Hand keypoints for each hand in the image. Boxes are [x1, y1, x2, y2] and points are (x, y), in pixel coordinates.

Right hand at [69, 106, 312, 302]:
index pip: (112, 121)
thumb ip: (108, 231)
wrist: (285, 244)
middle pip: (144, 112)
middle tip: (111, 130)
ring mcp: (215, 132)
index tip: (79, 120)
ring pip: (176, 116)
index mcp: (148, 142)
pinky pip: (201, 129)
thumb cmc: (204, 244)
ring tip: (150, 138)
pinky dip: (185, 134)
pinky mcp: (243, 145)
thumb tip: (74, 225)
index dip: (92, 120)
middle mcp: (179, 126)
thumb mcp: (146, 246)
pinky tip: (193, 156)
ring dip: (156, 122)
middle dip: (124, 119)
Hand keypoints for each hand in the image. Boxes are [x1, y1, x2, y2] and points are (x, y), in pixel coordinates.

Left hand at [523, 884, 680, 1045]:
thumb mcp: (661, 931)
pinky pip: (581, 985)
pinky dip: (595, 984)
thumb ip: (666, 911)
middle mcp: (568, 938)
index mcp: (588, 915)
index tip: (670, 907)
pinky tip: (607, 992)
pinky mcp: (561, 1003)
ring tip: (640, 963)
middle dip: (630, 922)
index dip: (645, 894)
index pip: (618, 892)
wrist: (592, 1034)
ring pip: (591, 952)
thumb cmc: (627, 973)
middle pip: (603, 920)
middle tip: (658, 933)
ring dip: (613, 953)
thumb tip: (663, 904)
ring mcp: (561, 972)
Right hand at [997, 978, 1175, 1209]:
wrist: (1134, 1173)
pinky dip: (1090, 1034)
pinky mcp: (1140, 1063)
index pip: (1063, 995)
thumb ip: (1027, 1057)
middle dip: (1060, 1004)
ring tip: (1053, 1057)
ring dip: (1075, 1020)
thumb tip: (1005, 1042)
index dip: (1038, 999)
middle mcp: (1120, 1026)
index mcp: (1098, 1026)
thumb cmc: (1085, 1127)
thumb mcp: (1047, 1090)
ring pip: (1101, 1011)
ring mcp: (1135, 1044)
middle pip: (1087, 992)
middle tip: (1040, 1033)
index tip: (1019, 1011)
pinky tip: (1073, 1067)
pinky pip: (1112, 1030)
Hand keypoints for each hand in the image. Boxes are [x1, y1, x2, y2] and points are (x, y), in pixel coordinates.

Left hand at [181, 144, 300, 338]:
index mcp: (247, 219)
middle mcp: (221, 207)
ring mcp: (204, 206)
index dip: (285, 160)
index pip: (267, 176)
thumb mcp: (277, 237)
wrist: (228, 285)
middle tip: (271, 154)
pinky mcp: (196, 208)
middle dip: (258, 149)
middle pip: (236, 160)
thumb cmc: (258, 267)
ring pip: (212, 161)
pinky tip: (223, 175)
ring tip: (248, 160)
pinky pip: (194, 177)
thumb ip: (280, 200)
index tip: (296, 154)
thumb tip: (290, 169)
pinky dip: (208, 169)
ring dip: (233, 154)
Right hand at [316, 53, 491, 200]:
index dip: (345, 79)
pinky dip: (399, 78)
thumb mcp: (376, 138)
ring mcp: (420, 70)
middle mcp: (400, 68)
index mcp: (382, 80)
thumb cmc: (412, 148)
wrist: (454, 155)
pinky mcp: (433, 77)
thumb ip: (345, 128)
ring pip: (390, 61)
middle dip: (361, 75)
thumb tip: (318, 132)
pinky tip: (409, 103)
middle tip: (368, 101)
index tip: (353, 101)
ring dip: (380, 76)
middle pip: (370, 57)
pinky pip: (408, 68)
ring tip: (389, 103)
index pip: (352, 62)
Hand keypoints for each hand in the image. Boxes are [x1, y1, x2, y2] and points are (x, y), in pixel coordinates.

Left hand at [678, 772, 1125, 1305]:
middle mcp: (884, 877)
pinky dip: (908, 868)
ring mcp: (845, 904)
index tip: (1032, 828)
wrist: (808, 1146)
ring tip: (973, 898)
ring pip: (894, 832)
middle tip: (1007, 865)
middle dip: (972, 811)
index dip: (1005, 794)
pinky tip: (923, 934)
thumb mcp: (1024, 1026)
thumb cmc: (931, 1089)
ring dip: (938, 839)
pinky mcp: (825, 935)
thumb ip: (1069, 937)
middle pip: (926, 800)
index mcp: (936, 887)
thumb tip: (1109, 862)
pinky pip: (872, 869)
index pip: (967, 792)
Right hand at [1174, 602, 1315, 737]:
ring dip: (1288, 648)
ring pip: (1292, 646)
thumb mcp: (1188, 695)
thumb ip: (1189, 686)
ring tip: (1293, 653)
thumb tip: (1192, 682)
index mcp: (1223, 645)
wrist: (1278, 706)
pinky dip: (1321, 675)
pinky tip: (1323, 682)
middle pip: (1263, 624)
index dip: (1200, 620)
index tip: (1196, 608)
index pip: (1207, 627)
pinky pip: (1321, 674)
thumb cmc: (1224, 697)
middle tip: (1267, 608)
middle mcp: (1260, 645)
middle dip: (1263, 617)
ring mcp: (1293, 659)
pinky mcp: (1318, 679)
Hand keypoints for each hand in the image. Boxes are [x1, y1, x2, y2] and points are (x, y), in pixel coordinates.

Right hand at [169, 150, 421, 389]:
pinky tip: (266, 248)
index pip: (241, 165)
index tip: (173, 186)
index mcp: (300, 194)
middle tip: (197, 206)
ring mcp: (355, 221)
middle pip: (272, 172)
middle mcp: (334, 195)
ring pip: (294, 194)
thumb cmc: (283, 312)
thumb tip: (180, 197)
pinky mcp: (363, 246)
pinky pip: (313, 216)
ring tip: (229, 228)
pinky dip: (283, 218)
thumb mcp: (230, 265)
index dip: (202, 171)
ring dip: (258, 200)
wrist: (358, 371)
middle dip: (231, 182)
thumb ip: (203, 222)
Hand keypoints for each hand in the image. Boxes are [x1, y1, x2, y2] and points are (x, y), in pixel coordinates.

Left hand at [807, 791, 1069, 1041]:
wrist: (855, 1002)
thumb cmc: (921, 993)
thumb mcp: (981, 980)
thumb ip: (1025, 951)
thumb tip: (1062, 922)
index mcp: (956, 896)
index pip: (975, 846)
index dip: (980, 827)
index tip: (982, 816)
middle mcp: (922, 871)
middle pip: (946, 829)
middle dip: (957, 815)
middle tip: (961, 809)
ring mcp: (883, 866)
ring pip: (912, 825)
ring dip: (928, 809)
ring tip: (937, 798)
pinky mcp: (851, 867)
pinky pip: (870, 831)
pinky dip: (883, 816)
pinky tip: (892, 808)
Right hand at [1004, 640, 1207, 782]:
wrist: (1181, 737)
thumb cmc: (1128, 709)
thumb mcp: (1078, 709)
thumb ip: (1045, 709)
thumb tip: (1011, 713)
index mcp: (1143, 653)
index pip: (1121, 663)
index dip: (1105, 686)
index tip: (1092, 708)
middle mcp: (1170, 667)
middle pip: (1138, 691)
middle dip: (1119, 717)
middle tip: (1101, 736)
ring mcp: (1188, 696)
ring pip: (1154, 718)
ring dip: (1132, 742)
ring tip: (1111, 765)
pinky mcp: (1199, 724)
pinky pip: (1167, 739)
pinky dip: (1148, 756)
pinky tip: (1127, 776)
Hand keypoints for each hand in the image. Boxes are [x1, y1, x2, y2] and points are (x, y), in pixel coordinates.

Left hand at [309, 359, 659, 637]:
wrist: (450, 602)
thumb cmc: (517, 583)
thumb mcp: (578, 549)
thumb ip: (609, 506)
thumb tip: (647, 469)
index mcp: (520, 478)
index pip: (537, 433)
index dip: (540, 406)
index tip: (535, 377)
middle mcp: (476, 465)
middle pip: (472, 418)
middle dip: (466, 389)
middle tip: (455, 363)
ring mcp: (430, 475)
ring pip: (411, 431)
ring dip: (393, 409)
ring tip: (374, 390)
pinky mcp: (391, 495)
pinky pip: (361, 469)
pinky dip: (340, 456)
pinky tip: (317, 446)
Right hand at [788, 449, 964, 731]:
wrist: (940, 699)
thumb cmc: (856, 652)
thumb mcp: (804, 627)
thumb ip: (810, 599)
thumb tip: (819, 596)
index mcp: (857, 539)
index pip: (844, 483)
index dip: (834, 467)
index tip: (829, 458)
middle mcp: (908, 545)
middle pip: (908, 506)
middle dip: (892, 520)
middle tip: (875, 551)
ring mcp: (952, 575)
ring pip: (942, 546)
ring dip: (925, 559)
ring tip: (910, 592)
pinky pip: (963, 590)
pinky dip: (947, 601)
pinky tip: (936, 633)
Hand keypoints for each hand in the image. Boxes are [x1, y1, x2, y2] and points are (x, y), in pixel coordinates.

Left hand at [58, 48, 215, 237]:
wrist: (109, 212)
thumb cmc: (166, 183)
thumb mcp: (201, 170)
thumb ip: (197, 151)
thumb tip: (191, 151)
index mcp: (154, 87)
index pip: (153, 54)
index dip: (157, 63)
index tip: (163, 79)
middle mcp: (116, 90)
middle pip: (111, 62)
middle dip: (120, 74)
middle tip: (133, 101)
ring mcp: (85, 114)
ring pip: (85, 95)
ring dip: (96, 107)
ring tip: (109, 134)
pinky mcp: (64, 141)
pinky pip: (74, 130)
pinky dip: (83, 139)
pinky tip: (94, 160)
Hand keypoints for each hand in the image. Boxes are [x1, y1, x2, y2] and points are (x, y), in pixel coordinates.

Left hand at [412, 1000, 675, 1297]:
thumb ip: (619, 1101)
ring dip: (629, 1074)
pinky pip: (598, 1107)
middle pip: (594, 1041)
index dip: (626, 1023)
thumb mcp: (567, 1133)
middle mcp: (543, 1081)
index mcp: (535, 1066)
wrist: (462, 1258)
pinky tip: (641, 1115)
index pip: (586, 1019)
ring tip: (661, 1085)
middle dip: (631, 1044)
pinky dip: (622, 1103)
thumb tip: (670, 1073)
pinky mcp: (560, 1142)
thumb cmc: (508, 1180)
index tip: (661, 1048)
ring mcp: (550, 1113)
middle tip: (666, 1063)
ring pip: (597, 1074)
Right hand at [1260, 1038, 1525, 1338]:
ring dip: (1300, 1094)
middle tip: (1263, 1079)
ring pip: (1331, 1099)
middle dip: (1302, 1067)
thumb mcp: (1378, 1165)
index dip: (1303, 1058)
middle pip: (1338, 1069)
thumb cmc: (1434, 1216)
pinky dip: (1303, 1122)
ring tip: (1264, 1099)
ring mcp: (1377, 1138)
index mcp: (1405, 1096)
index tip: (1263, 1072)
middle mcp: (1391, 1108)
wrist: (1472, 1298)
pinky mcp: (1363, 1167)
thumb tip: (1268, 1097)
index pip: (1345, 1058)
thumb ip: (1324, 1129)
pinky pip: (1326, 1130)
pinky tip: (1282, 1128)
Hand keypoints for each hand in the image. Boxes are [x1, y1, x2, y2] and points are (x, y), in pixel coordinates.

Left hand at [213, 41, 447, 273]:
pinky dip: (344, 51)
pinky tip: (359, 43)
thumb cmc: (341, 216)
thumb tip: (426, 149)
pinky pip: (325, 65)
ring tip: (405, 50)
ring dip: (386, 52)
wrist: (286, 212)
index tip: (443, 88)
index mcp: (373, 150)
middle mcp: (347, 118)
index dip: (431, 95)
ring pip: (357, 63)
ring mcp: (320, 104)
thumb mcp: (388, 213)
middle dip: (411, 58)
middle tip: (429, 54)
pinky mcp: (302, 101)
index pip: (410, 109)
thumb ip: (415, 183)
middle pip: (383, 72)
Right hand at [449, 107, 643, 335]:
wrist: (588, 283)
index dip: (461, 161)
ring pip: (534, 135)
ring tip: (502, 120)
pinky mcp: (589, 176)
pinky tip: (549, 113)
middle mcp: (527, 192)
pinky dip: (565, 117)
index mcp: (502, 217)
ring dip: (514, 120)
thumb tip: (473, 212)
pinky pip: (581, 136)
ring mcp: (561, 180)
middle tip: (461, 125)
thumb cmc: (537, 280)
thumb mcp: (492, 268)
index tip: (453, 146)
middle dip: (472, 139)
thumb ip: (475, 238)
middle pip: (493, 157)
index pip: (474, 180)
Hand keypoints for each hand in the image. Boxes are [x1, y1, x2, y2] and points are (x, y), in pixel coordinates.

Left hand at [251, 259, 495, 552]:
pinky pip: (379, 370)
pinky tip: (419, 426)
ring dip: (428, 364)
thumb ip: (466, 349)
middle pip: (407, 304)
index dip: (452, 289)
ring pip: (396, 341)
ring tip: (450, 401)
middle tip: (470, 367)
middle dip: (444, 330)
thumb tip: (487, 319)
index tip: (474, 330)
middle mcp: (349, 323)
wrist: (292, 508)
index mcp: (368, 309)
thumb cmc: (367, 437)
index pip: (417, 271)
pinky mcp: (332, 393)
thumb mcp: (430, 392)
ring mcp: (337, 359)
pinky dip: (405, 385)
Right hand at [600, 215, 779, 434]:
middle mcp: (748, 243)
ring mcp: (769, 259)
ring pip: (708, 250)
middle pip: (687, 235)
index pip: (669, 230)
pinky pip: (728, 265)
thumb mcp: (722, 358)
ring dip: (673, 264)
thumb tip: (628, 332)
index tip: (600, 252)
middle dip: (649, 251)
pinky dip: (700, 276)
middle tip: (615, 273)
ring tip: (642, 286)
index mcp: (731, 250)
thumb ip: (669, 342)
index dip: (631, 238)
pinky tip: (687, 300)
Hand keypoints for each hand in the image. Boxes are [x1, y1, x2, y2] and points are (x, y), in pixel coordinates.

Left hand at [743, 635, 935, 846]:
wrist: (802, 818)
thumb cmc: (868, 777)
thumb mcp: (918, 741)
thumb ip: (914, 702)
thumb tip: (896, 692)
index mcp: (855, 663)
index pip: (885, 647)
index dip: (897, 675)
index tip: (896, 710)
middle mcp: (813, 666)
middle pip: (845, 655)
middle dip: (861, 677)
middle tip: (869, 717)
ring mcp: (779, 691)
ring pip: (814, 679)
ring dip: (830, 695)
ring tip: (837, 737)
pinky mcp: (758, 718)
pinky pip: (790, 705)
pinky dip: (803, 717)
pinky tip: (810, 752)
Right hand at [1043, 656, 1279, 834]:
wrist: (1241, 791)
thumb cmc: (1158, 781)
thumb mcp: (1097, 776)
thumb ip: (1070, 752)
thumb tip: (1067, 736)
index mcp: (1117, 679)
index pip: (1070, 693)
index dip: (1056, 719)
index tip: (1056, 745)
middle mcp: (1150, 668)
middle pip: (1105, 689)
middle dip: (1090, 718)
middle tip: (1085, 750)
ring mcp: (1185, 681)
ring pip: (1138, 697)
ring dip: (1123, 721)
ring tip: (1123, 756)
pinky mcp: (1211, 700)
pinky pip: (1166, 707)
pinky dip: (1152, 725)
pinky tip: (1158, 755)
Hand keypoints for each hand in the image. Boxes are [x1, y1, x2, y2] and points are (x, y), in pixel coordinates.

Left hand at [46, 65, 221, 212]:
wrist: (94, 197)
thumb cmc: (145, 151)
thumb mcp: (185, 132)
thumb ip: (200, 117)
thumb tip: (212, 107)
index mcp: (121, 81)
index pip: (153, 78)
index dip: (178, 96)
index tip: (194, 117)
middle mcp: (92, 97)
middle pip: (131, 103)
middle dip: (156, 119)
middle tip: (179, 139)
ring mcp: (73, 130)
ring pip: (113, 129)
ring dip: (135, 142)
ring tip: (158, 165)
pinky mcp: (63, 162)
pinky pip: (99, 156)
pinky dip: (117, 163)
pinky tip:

•••

**TASK DESCRIPTION:** Among the entries above, locate the lines containing "wrist: (292, 508)" and "pinky tip: (687, 300)", and transcribe exactly those two lines and all lines between.

**RESPONSE TO THE EXERCISE:**
wrist: (292, 508)
index mcp: (368, 309)
thumb cmc: (367, 437)
index pip: (417, 271)
pinky mcp: (332, 393)
thumb mcp: (430, 392)
ring mcp: (337, 359)
pinky dip: (405, 385)
Right hand at [600, 215, 779, 434]:
middle mcp: (748, 243)
ring mcp: (769, 259)
ring pip: (708, 250)
middle pip: (687, 235)
index pip: (669, 230)
pinky pip: (728, 265)
thumb mcp: (722, 358)
ring dip: (673, 264)
thumb tip: (628, 332)
index tip: (600, 252)
middle dip: (649, 251)
pinky dip: (700, 276)
middle tip: (615, 273)
ring tip: (642, 286)
index mcp: (731, 250)
thumb ip: (669, 342)
index dip: (631, 238)
pinky tip: (687, 300)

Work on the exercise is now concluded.